EXERCISE 1 → In the records, retype the stretch from the line containing "order: Asterales" through the end of the records, keeping every line as it stands.

PASSAGE →

——

Jamia Nazmia
- Established: 8th Jamadi-ul-Awwal 1308 Hijri (2 February 1890)
- Principal: Ayatollah Syed Hamidul Hasan
- Location: Lucknow, Uttar Pradesh, India
- Website: www.nazmia.org

= Jamia Nazmia =

Jamia Nazmia is one of the leading centres of Shia Islamic education in the city of Lucknow, India. It was founded on the 8th Jamadi-ul-Awwal 1308 Hijri (2 February 1890) making it the oldest Shia religious institution of India.

Jamia-E-Nazmia

Jamia Nazmia was established by the late and revered scholar Ayatullah Syed Najmul Hasan. Syed Abul Hasan Rizvi, also known as Ibbu Sahib, influenced Nawab Abbas Ali Khan to donate some land to the madrasa.

==Administration==
The current principal Ayatollah Syed Hamidul Hasan has been working with the institution since 1969, after his return from Najaf where he went for religious studies. Maulana Syed Faridul Hasan, son of Ayatollah Syed Hamidul Hasan, is the principal of Nazmia Arabic College - the government-funded part of the Madrasa.

——

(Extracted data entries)
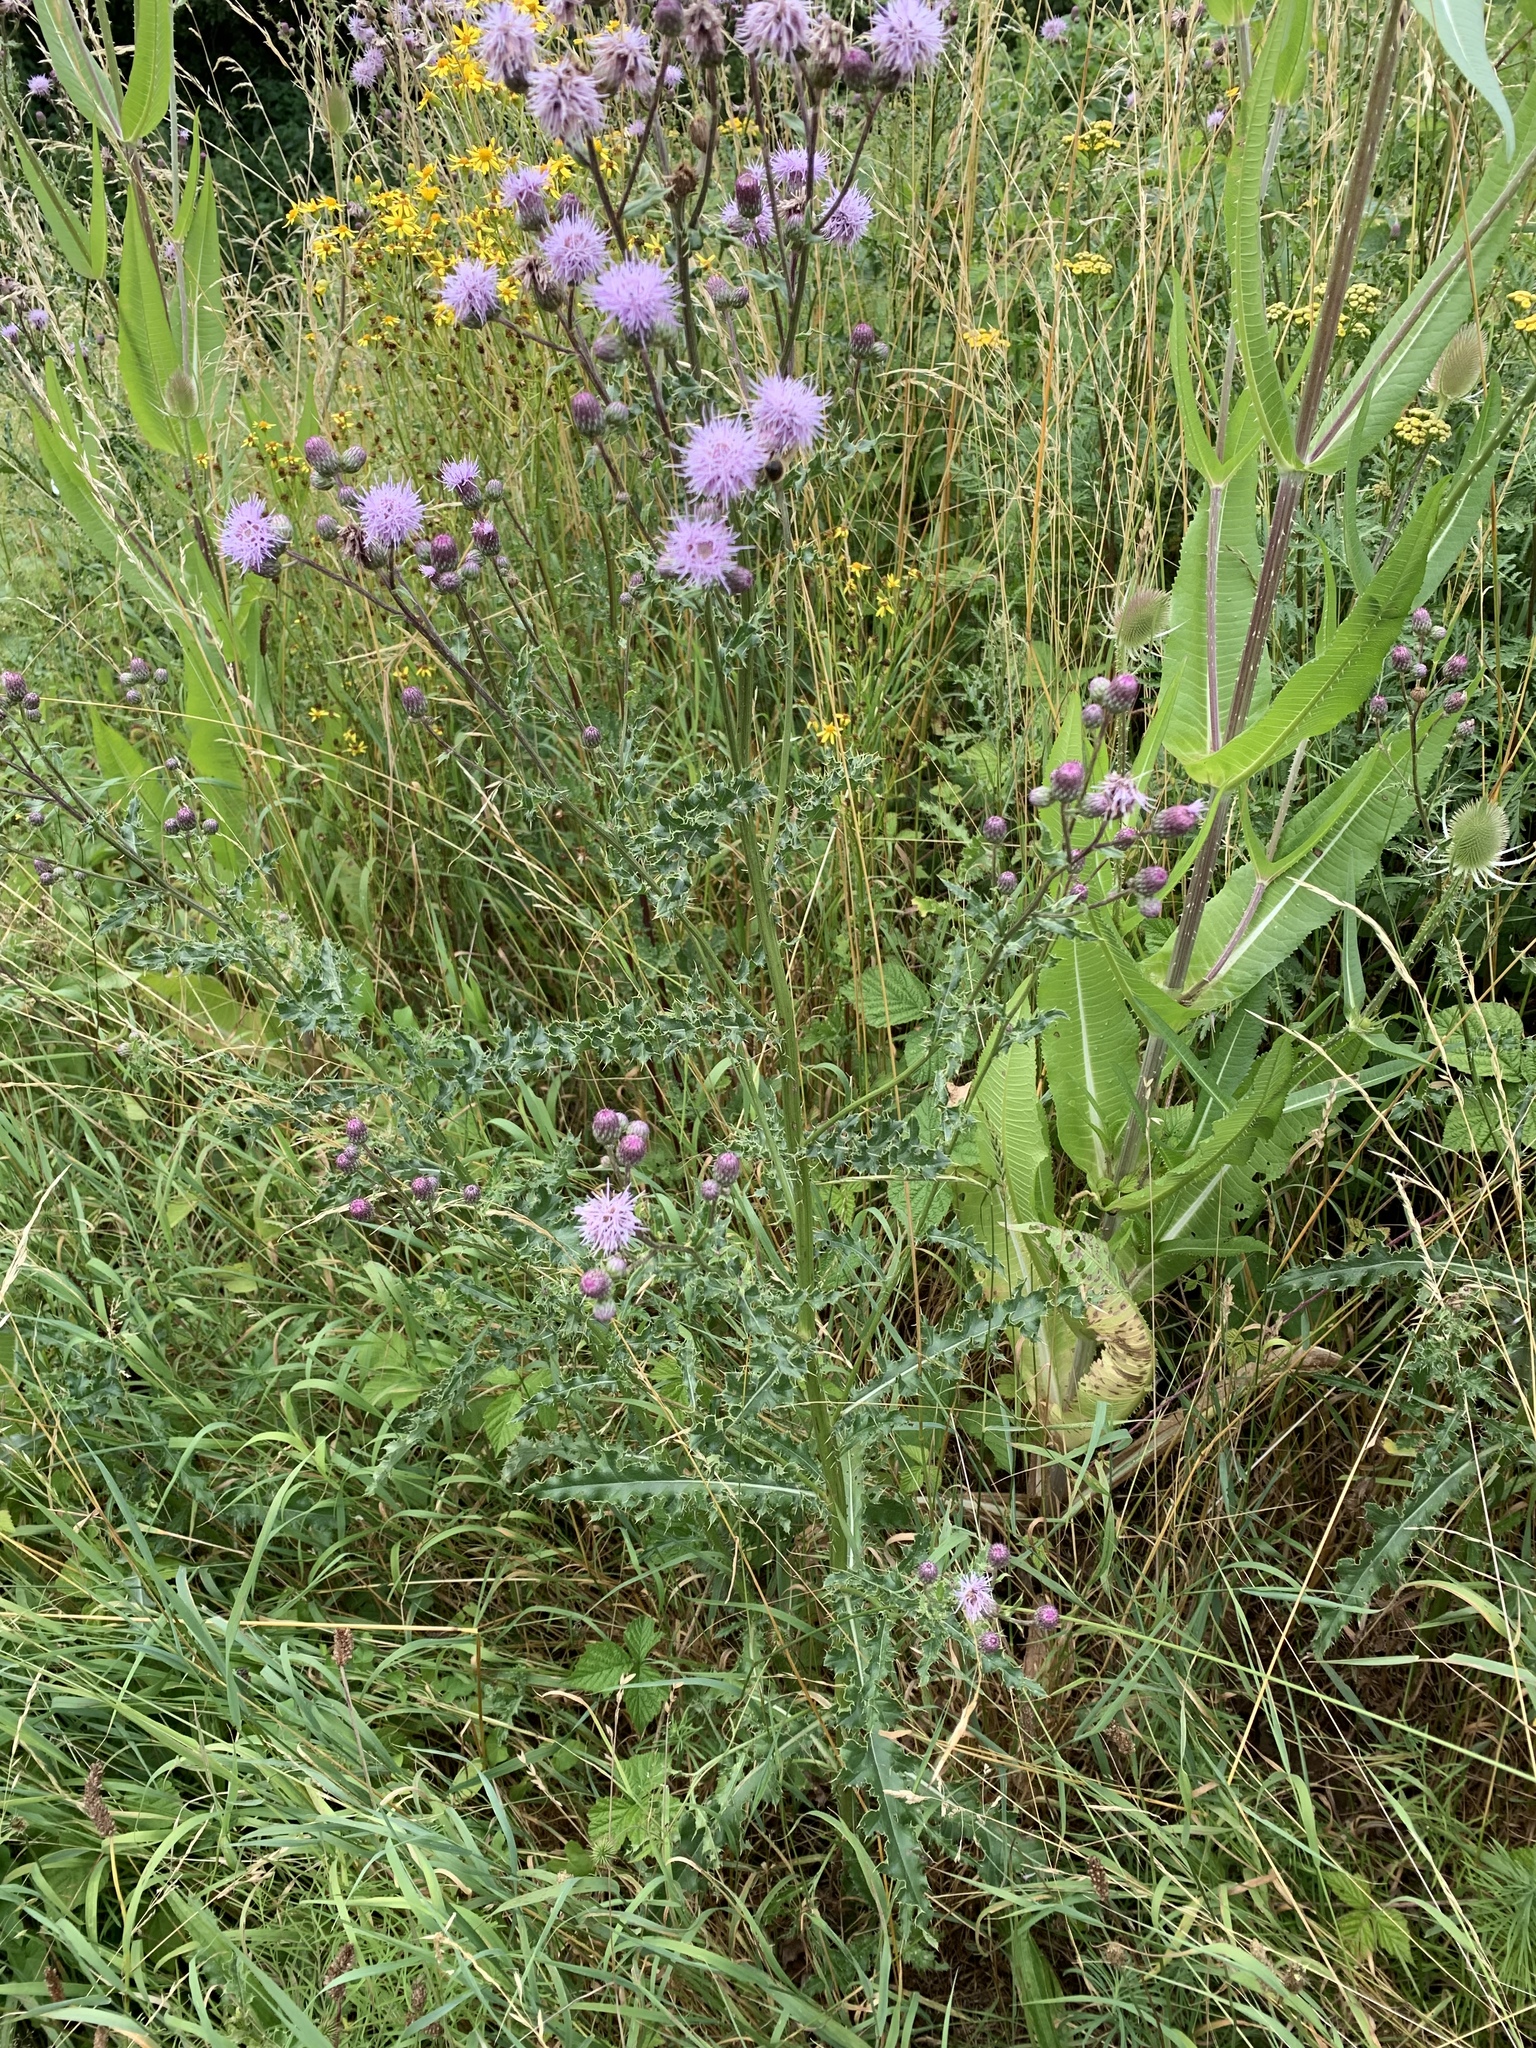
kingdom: Plantae
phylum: Tracheophyta
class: Magnoliopsida
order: Asterales
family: Asteraceae
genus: Cirsium
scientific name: Cirsium arvense
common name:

——

EXERCISE 2 → According to the Jamia Nazmia passage, why had Ayatollah Syed Hamidul Hasan gone to Najaf before he began working with the institution?

FINISHED ANSWER 1 →
order: Asterales
family: Asteraceae
genus: Cirsium
scientific name: Cirsium arvense
common name:

FINISHED ANSWER 2 → He had gone to Najaf for religious studies. He began working with the institution in 1969, after returning from there.